→ **Brief**: Reproduce the records from the beginning through the line containing "Młyny Rothera w Bydgoszczy. Centrum", replacing "Betreutes Wohnen" with "Service-Wohnen" and leaving everything else unchanged.

→ **Data for this task**:
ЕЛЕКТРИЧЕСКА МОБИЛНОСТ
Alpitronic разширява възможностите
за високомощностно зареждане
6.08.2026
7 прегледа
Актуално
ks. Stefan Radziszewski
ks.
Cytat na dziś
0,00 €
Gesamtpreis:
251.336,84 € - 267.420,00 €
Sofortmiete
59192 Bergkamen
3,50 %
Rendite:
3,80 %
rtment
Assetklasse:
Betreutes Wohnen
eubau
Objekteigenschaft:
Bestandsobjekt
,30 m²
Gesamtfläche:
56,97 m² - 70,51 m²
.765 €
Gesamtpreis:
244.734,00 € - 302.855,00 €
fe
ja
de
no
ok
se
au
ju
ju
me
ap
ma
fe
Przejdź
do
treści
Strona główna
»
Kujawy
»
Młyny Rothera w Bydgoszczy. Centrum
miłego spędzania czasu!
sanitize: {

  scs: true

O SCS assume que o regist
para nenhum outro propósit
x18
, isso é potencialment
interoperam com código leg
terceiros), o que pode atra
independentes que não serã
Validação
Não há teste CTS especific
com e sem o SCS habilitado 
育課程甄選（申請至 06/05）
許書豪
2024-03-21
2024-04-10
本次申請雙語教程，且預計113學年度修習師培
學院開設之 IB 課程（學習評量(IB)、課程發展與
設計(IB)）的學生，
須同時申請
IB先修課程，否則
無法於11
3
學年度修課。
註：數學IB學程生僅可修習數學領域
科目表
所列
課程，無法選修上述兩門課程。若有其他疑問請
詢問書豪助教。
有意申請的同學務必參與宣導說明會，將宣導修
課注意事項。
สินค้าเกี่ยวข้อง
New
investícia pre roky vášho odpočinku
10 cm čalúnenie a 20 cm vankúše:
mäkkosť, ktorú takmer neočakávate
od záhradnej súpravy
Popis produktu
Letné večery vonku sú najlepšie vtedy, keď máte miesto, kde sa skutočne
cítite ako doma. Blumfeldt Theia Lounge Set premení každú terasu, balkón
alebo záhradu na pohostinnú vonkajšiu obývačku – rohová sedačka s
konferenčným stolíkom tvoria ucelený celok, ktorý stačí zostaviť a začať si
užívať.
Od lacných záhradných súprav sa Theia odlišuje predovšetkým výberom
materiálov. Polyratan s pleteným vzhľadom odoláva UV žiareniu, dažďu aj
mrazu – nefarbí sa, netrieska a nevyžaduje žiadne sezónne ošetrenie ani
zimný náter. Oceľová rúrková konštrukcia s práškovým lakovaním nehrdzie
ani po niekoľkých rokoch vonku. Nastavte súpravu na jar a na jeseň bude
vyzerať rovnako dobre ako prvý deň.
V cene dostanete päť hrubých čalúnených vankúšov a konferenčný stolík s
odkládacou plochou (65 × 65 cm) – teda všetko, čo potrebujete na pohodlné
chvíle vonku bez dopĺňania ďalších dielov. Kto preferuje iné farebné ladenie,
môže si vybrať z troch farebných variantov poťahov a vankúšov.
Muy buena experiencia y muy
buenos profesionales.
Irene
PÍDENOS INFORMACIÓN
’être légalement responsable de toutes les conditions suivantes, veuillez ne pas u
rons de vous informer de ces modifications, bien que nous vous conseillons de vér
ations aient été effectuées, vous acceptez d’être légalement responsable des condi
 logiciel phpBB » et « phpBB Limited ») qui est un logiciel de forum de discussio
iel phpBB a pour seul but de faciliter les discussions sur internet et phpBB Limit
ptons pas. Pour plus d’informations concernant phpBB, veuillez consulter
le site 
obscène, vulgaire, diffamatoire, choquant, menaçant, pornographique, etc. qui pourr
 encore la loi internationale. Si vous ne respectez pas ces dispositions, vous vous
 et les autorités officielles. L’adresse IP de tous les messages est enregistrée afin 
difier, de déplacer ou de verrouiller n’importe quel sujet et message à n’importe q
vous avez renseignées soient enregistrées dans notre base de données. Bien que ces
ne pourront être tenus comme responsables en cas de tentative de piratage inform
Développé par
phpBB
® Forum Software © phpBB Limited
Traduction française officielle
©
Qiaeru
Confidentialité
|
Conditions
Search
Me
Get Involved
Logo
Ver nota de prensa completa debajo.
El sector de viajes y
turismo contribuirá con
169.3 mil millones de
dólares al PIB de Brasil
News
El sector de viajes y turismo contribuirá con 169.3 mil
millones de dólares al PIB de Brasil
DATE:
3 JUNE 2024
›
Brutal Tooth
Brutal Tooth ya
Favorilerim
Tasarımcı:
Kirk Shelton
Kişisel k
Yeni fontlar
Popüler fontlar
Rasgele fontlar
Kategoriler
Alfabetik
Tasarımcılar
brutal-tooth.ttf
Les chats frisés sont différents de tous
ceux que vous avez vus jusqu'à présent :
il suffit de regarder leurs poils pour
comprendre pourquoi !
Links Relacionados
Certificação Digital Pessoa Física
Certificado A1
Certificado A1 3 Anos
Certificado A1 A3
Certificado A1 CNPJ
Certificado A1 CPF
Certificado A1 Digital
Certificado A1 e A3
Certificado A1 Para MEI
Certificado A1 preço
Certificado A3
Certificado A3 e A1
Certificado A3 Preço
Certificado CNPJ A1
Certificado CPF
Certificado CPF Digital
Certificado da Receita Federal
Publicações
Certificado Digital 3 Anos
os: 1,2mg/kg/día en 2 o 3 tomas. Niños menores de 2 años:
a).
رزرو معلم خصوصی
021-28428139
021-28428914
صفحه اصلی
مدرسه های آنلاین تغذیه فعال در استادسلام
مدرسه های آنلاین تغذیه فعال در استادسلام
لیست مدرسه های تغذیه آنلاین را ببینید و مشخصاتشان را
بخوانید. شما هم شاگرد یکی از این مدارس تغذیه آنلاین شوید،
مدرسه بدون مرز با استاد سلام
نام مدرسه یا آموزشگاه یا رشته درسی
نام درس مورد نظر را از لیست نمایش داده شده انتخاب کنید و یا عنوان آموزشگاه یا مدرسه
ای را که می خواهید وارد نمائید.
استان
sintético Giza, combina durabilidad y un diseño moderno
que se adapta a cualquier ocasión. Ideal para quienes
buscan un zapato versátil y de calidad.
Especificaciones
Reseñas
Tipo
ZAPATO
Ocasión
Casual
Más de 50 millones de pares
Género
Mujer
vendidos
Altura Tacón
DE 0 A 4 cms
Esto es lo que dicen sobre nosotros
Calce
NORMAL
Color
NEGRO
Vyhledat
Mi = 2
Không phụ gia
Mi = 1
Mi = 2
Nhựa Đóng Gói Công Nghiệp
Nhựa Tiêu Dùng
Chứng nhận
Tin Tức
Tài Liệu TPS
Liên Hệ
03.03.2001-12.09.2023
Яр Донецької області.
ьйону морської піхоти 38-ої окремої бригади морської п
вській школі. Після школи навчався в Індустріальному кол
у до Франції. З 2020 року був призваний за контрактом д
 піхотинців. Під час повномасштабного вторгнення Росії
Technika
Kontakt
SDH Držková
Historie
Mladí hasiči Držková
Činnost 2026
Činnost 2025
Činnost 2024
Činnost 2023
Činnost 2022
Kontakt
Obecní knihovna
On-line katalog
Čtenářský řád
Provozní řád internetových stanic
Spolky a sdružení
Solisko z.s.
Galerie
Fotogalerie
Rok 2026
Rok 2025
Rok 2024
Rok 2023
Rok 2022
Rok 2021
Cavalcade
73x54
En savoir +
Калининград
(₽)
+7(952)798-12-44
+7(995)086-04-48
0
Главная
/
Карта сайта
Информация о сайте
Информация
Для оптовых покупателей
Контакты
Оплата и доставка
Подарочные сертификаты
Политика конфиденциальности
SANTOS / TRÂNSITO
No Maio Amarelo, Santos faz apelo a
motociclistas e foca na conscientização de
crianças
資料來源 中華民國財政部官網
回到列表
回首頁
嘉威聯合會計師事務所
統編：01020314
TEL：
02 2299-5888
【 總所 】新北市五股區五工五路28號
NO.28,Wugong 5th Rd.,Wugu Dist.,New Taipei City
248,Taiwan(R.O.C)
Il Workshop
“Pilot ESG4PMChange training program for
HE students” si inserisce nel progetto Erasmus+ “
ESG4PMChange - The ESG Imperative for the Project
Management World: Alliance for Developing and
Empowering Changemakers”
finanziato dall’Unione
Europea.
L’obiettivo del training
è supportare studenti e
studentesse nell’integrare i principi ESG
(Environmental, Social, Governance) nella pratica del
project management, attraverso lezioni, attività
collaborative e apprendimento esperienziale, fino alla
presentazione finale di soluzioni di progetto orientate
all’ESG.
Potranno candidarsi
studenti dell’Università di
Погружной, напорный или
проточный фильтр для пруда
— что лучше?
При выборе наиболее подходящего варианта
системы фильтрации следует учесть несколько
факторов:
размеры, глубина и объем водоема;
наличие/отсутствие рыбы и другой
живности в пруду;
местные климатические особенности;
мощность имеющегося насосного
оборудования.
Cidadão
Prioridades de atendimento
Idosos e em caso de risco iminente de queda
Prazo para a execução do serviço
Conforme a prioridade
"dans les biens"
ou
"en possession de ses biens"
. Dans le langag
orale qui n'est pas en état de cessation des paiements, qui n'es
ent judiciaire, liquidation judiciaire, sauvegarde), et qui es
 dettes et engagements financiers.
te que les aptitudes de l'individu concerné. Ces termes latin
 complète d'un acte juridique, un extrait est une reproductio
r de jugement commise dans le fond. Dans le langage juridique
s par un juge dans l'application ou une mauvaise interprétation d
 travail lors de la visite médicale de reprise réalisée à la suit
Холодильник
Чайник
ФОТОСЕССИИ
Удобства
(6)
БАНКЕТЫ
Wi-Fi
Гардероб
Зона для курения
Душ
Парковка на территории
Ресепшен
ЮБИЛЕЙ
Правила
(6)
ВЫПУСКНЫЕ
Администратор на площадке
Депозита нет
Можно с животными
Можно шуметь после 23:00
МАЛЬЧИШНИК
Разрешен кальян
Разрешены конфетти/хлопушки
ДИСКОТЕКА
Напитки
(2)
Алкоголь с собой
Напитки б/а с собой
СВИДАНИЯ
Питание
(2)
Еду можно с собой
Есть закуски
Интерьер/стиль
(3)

→ **Answer box**:
ЕЛЕКТРИЧЕСКА МОБИЛНОСТ
Alpitronic разширява възможностите
за високомощностно зареждане
6.08.2026
7 прегледа
Актуално
ks. Stefan Radziszewski
ks.
Cytat na dziś
0,00 €
Gesamtpreis:
251.336,84 € - 267.420,00 €
Sofortmiete
59192 Bergkamen
3,50 %
Rendite:
3,80 %
rtment
Assetklasse:
Service-Wohnen
eubau
Objekteigenschaft:
Bestandsobjekt
,30 m²
Gesamtfläche:
56,97 m² - 70,51 m²
.765 €
Gesamtpreis:
244.734,00 € - 302.855,00 €
fe
ja
de
no
ok
se
au
ju
ju
me
ap
ma
fe
Przejdź
do
treści
Strona główna
»
Kujawy
»
Młyny Rothera w Bydgoszczy. Centrum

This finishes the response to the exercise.